While often overlooked, it’s a good question to ask if data should be destroyed when it ceases to be useful. Consider that if you have old data that will never be used by you and aren’t required to keep, but you still must protect it, it might it be better and more cost-efficient to just destroy it. On a personal level, we do this at home already. Why not also consider it in our businesses?
For example, consider the legal component of this question. One might consult with the firm’s attorney to determine how long to keep data and when it is prudent to destroy data after a certain point in time. For example, an attorney may do some discovery work on current statutes of limitations for product liability and find that up to two years is when an action must be brought to suit. Keeping data older than two years could actually be burdensome since it might be required to make it available during discovery. Having a written policy deeming that such information should be destroyed after two years and following through with the destruction could prevent future legal headaches.
Outside of litigation, a lot data also ceases to be worthwhile to keep. Think of your own home records as an example. You might keep tax returns indefinitely, but supporting documentation like W-2s, 1099, receipts might be shredded after 7 years.

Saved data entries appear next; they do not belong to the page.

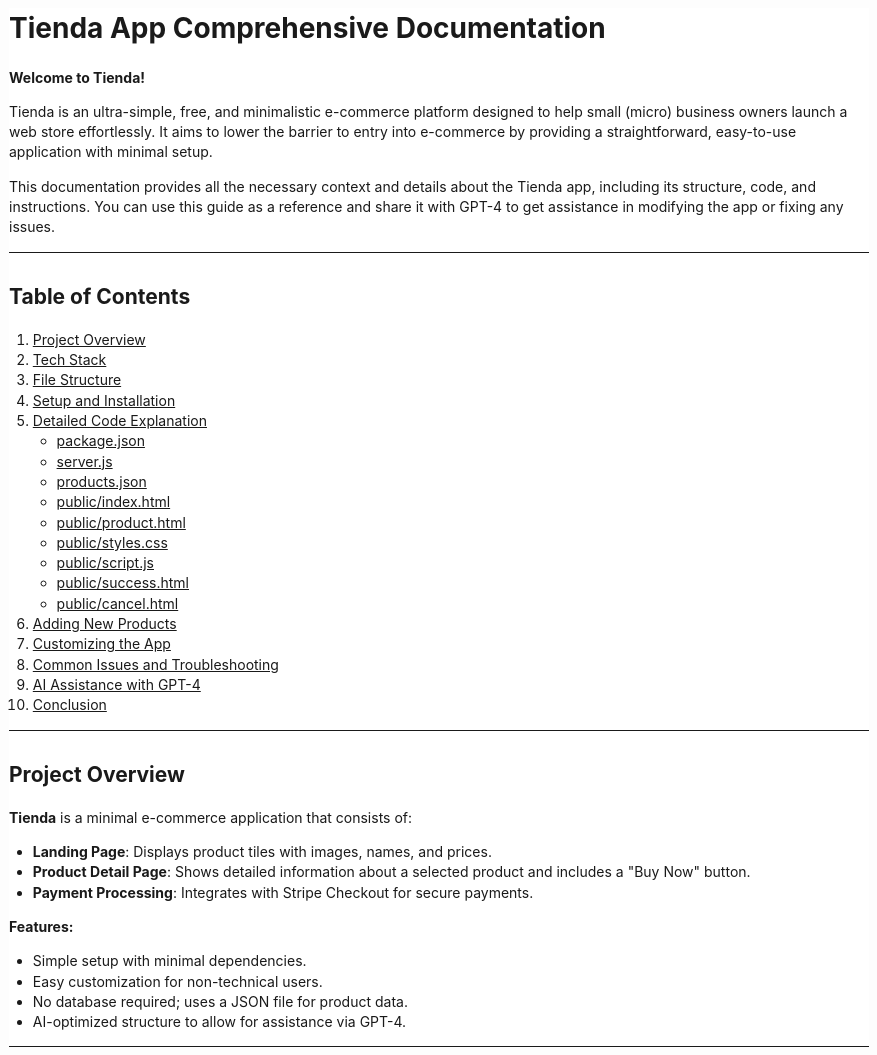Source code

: # Tienda App Comprehensive Documentation

**Welcome to Tienda!**

Tienda is an ultra-simple, free, and minimalistic e-commerce platform designed to help small (micro) business owners launch a web store effortlessly. It aims to lower the barrier to entry into e-commerce by providing a straightforward, easy-to-use application with minimal setup.

This documentation provides all the necessary context and details about the Tienda app, including its structure, code, and instructions. You can use this guide as a reference and share it with GPT-4 to get assistance in modifying the app or fixing any issues.

---

## **Table of Contents**

1. [Project Overview](#project-overview)
2. [Tech Stack](#tech-stack)
3. [File Structure](#file-structure)
4. [Setup and Installation](#setup-and-installation)
5. [Detailed Code Explanation](#detailed-code-explanation)
   - [package.json](#packagejson)
   - [server.js](#serverjs)
   - [products.json](#productsjson)
   - [public/index.html](#publicindexhtml)
   - [public/product.html](#publicproducthtml)
   - [public/styles.css](#publicstylescss)
   - [public/script.js](#publicscriptjs)
   - [public/success.html](#publicsuccesshtml)
   - [public/cancel.html](#publiccancelhtml)
6. [Adding New Products](#adding-new-products)
7. [Customizing the App](#customizing-the-app)
8. [Common Issues and Troubleshooting](#common-issues-and-troubleshooting)
9. [AI Assistance with GPT-4](#ai-assistance-with-gpt-4)
10. [Conclusion](#conclusion)

---

## **Project Overview**

**Tienda** is a minimal e-commerce application that consists of:

- **Landing Page**: Displays product tiles with images, names, and prices.
- **Product Detail Page**: Shows detailed information about a selected product and includes a "Buy Now" button.
- **Payment Processing**: Integrates with Stripe Checkout for secure payments.

**Features:**

- Simple setup with minimal dependencies.
- Easy customization for non-technical users.
- No database required; uses a JSON file for product data.
- AI-optimized structure to allow for assistance via GPT-4.

---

Bank, credit card statements, pay stubs, etc. might only be kept a year.
Keeping business information requires that you protect data even if it’s no longer useful. If it costs more to keep and you don’t need it then why keep it?
Like any other written backup policy, having written and published policies regarding backups can go a long way toward documenting, clarifying and serving as a basis. There are a lot of policy templates available, and the policy doesn’t necessitate being wordy or verbose. Rather, a policy can be a page or two long that states the purpose of the policy. The policy itself can be a simple table detailing the types of data, frequency of backup, onsite retention, offsite retention and a comment stating the rationale for the requirements. Take a look at the following example:
The table above isn’t meant to be taken verbatim, but as a model of how simple a written backup policy can be. Such policies are easier to understand by business leaders and can then be re-negotiated should changes be required.
To wrap things up, remember that backups are needed to recover from operational disasters, but certain business, regulatory, or legal requirements may demand that you protect data for even longer periods. Document your standard and extended backup policies and be sure to work with legal professionals to determine when to purge the data.